En las noches estrelladas de mi Aljarafe sevillano, o del lugar que sea, me gustaría rememorar, con un nieto entre mis brazos, aquella experiencia que viví como hijo, y siendo padre. Y, para darle más “verosimilitud” lo diré sin leerlo, con toda naturalidad del mundo, como si fuera analfabeto total, que es la única manera de no mentir en una sociedad hipócrita, de un despotismo ilustrado que gobiernan hombres ─libros, con poses aristocráticas y falta de imaginación.

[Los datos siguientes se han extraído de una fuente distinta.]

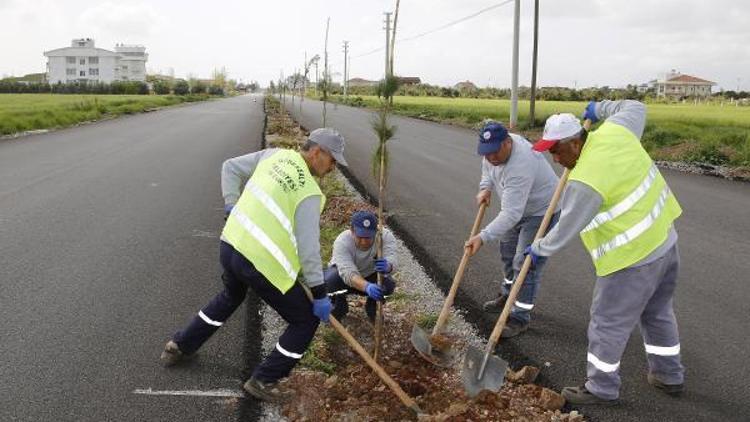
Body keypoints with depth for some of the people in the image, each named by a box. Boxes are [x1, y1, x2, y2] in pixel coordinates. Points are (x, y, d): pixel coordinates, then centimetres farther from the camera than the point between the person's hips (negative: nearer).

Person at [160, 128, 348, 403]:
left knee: (230, 297, 38)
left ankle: (180, 346, 49)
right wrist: (320, 294, -9)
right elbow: (308, 248, -17)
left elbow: (231, 167, 14)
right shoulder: (309, 193, -15)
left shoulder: (275, 155, 4)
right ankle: (264, 380, 14)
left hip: (230, 245, 8)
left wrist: (232, 206, 15)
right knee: (306, 320, 9)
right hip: (261, 264, -8)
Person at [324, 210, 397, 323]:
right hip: (345, 277, -1)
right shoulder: (342, 241, -34)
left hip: (371, 277, 1)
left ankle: (372, 306, 5)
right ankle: (339, 306, 0)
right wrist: (367, 286, -65)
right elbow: (348, 273, -46)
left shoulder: (386, 236, -27)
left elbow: (391, 260, -42)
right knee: (329, 280, -32)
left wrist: (387, 266, -66)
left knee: (388, 284, -28)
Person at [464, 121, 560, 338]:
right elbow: (487, 168, 11)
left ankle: (520, 318, 0)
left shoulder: (520, 167, -39)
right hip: (519, 206, 10)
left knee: (526, 264, -11)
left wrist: (483, 237, -46)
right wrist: (485, 188, -6)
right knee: (508, 253, 21)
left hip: (542, 212, -9)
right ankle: (509, 295, 41)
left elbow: (510, 214, -43)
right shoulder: (496, 148, -13)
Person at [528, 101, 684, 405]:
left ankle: (602, 389, 21)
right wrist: (599, 109, 28)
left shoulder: (584, 182, -26)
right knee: (658, 312, 25)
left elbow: (566, 229, -15)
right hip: (666, 242, 9)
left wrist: (539, 248, 2)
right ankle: (669, 375, 42)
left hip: (632, 259, -9)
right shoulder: (613, 132, -4)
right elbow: (635, 108, 17)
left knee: (608, 323, 7)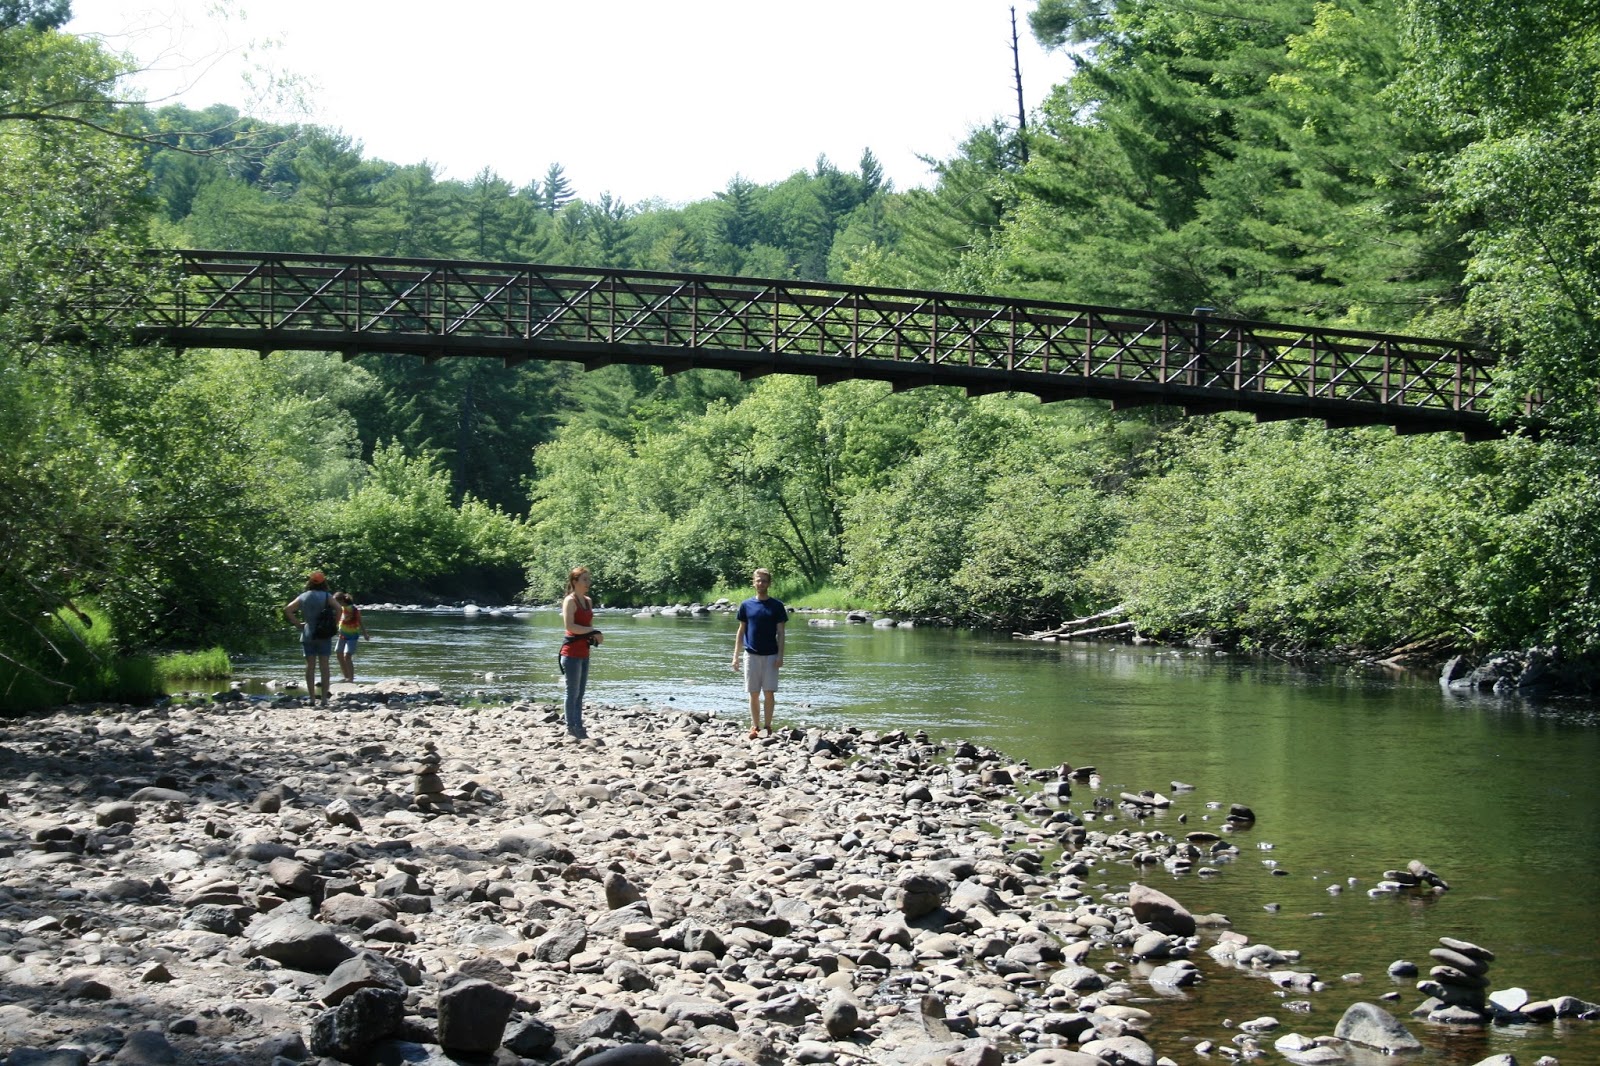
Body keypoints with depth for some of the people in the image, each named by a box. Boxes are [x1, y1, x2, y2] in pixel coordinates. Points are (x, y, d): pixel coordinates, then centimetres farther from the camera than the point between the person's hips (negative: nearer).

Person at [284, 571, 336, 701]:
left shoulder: (303, 597, 5)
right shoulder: (326, 596, -2)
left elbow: (287, 610, -1)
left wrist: (298, 623, 3)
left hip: (307, 635, 2)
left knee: (310, 666, 5)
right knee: (324, 665, 2)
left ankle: (312, 696, 3)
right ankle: (324, 695, 0)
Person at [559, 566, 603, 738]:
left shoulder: (588, 601, 14)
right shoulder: (570, 600, -9)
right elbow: (569, 625, -20)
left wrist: (595, 636, 1)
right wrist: (592, 632, -18)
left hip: (584, 652, 8)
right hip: (572, 652, -8)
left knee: (580, 693, 10)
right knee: (573, 692, -5)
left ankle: (578, 728, 14)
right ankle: (571, 729, -1)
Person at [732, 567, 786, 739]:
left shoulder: (777, 606, 1)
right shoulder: (746, 605, 4)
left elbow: (780, 633, 1)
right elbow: (741, 631, 8)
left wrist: (780, 656, -7)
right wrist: (736, 656, 3)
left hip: (771, 655, -1)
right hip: (751, 654, 1)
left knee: (769, 692, -3)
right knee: (754, 694, 3)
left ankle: (767, 727, 5)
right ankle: (755, 727, 11)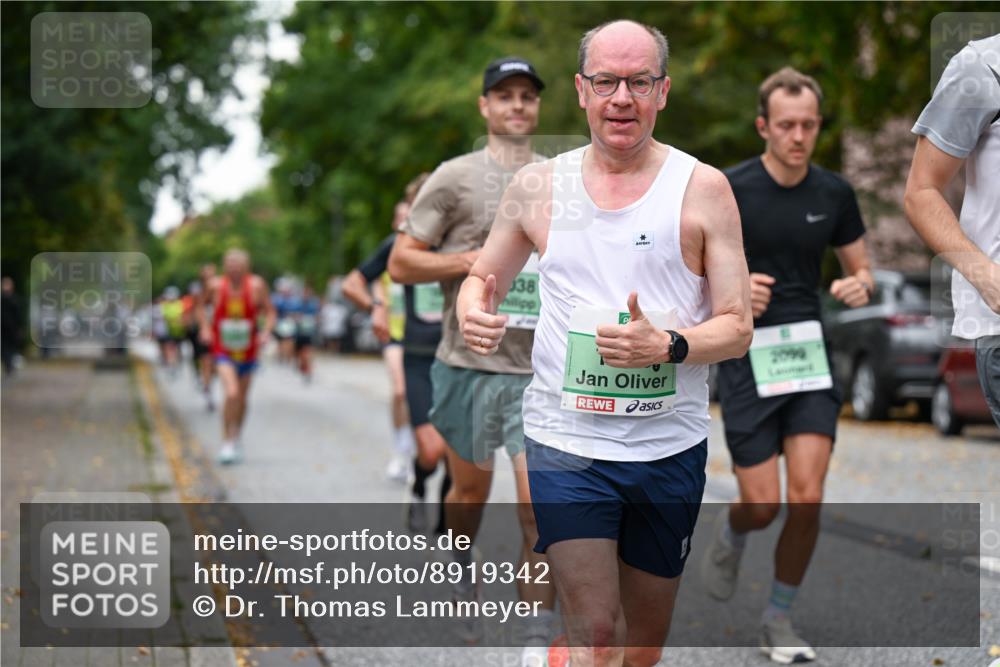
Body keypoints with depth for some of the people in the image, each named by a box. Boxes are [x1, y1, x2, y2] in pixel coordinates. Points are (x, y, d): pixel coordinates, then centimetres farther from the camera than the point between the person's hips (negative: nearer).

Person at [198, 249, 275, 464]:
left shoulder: (256, 285, -11)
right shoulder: (215, 286, -11)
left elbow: (270, 312, -1)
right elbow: (201, 306, 8)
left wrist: (266, 332, -18)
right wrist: (205, 328, -5)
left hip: (247, 351, 2)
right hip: (223, 351, -2)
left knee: (242, 399, 14)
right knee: (232, 394, -21)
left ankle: (237, 440, 37)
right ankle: (227, 442, -8)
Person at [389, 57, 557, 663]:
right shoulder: (454, 178, 1)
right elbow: (401, 263, -1)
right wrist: (470, 261, -13)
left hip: (540, 368, 1)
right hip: (470, 361, -1)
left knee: (540, 503, -9)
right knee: (471, 489, 16)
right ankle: (460, 569, 47)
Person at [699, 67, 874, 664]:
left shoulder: (834, 193, 3)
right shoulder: (728, 190, -8)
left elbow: (861, 270, 13)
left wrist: (860, 287, -10)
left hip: (809, 353, 3)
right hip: (747, 355, -3)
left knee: (807, 498, -9)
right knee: (762, 507, -5)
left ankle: (780, 619, 12)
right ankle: (731, 533, 34)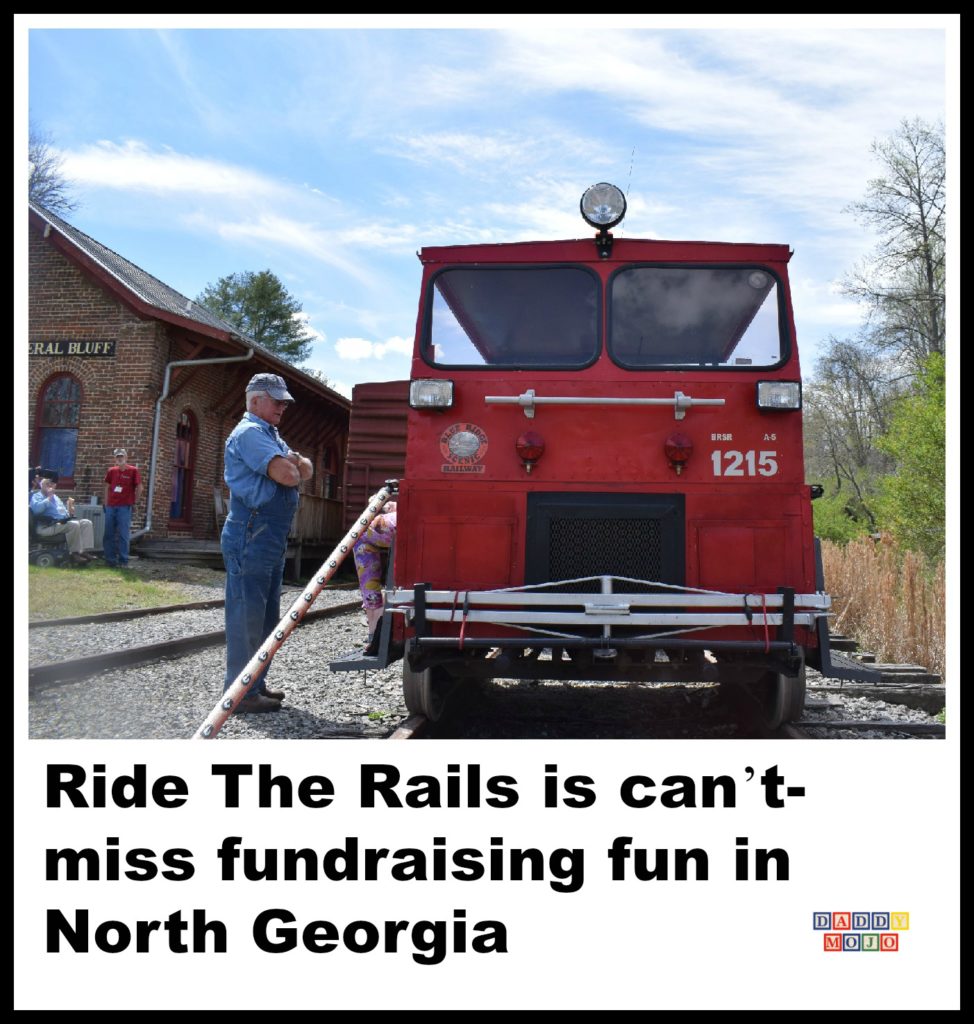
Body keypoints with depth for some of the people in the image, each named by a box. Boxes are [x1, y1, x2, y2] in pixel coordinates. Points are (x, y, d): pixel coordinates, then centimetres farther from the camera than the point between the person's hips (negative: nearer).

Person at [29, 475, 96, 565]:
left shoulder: (55, 497, 29)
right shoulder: (37, 496, 3)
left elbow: (64, 512, 30)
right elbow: (36, 509, -20)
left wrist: (70, 511, 7)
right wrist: (48, 498, -13)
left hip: (64, 522, 9)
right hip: (47, 527, -9)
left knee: (86, 523, -10)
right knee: (74, 525, -33)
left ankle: (85, 551, -24)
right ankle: (74, 554, -26)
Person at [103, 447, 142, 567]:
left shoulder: (133, 471, -4)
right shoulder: (111, 470, 8)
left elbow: (139, 487, 0)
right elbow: (107, 487, 15)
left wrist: (134, 500, 2)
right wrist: (106, 503, 10)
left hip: (125, 507, -4)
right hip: (111, 506, 4)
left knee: (123, 534, -2)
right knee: (109, 534, 8)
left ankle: (123, 559, 4)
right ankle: (110, 558, 17)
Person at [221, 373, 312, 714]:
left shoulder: (271, 435, 22)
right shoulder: (249, 433, -10)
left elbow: (305, 470, 15)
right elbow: (287, 475, -21)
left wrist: (295, 463, -7)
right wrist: (292, 467, 2)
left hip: (272, 538, 10)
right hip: (252, 535, -10)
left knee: (266, 615, 15)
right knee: (247, 614, -7)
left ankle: (255, 683, 24)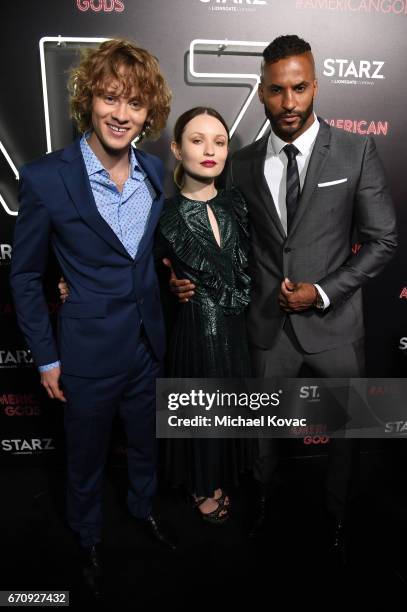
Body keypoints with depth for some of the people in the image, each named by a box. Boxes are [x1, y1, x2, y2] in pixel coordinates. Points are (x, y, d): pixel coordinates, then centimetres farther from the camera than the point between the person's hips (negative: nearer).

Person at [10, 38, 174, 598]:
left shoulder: (156, 172, -3)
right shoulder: (46, 178, -16)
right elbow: (25, 275, -8)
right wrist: (46, 357, -7)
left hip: (149, 344, 4)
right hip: (89, 353, -4)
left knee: (145, 442, 26)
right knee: (86, 458, 20)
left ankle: (142, 506, 57)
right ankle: (89, 537, 50)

Le diré uno de los que mi madre me contaba, o aquel otro que escuchó el folclorista Aurelio de Llano:
─ En una aldea vivía un padre con esposa y siete hijos. No tenían qué comer. Una noche sintió ruido en la puerta y encontró allí a la vaca del cura. Si pensárselo dos veces la mató y la puso a salar. Y desde aquel día en adelante entró la alegría en su casa.
Un día el hijo menor se puso a cantar, emocionado: “La vaca Marietsa/ del Cura Chiquito/ la tiene mi padre en el cuarto bajito/ y de ella nos hace/ todos los día/ un pucherito”. El cura, que lo oyó, mandó llamar al niño, y prometiéndole unas botas, para aquellos pies descalzos, le dijo que cantara la copla el domingo en la iglesia.
En misa el cura hizo una plática sobre las buenas costumbres y la propiedad ajena, y para ilustrarla llamó al inocente niño y le propuso cantar; y el niño, que parecía tonto pero que era la mar de advertido, cantó: “El cura chiquito/ pretende a mi madre./ El cuento será/ si mi padre lo sabe.”
Y el cura, que también sabía rimar lo que no había en los escritos: “¡Orate frates!/ Lo que dicen los niños/ son disparates”.